■ **TASK REQUIREMENTS**: Only the lines that hold the word "квалифицировано" are wanted from this listing.

■ **DATASET RECORDS**:
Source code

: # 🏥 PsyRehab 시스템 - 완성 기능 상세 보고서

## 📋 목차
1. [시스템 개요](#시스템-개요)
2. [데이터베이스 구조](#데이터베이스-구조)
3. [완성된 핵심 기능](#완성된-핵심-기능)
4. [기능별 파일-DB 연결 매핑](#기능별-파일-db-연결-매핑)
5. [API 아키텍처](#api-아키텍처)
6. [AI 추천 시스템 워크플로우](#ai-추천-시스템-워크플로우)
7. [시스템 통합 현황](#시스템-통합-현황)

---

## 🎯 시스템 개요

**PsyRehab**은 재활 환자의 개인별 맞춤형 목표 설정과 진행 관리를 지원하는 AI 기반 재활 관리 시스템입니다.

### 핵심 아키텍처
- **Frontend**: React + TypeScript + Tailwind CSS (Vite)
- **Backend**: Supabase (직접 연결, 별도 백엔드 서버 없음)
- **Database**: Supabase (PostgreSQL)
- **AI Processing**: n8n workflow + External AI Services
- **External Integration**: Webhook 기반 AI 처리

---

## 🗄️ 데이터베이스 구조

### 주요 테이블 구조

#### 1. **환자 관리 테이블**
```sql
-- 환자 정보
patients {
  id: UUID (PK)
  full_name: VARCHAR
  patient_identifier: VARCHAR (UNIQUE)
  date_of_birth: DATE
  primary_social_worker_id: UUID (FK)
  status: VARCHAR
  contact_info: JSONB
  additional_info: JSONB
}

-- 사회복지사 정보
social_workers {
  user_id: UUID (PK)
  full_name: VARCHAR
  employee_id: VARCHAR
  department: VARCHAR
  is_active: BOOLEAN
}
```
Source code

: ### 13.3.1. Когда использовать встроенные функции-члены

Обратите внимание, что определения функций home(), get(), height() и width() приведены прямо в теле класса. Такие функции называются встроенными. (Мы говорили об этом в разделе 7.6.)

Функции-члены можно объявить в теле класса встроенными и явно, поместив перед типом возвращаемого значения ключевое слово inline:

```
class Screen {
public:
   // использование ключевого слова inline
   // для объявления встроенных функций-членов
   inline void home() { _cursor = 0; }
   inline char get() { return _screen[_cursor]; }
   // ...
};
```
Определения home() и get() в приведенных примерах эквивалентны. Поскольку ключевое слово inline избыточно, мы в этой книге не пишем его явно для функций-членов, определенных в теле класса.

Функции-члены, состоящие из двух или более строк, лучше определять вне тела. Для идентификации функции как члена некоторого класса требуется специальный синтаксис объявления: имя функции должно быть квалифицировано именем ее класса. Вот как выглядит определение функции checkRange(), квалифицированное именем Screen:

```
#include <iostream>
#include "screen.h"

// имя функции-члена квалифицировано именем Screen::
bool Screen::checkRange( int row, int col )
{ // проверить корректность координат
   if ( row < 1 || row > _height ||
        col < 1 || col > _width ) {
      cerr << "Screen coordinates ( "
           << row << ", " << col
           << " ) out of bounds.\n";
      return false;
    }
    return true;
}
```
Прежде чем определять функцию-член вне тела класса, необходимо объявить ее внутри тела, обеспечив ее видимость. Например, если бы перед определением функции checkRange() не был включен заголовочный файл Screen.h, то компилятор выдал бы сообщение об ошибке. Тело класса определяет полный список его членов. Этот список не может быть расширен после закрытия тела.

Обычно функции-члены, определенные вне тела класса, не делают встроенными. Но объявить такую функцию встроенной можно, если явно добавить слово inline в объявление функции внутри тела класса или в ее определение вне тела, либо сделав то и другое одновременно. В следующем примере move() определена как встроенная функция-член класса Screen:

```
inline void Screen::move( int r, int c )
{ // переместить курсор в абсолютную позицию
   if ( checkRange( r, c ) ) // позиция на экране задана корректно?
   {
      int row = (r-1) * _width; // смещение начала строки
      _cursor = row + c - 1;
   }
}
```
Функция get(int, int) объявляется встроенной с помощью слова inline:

■ **RESPONSE BELOW**:
Функции-члены, состоящие из двух или более строк, лучше определять вне тела. Для идентификации функции как члена некоторого класса требуется специальный синтаксис объявления: имя функции должно быть квалифицировано именем ее класса. Вот как выглядит определение функции checkRange(), квалифицированное именем Screen:
// имя функции-члена квалифицировано именем Screen::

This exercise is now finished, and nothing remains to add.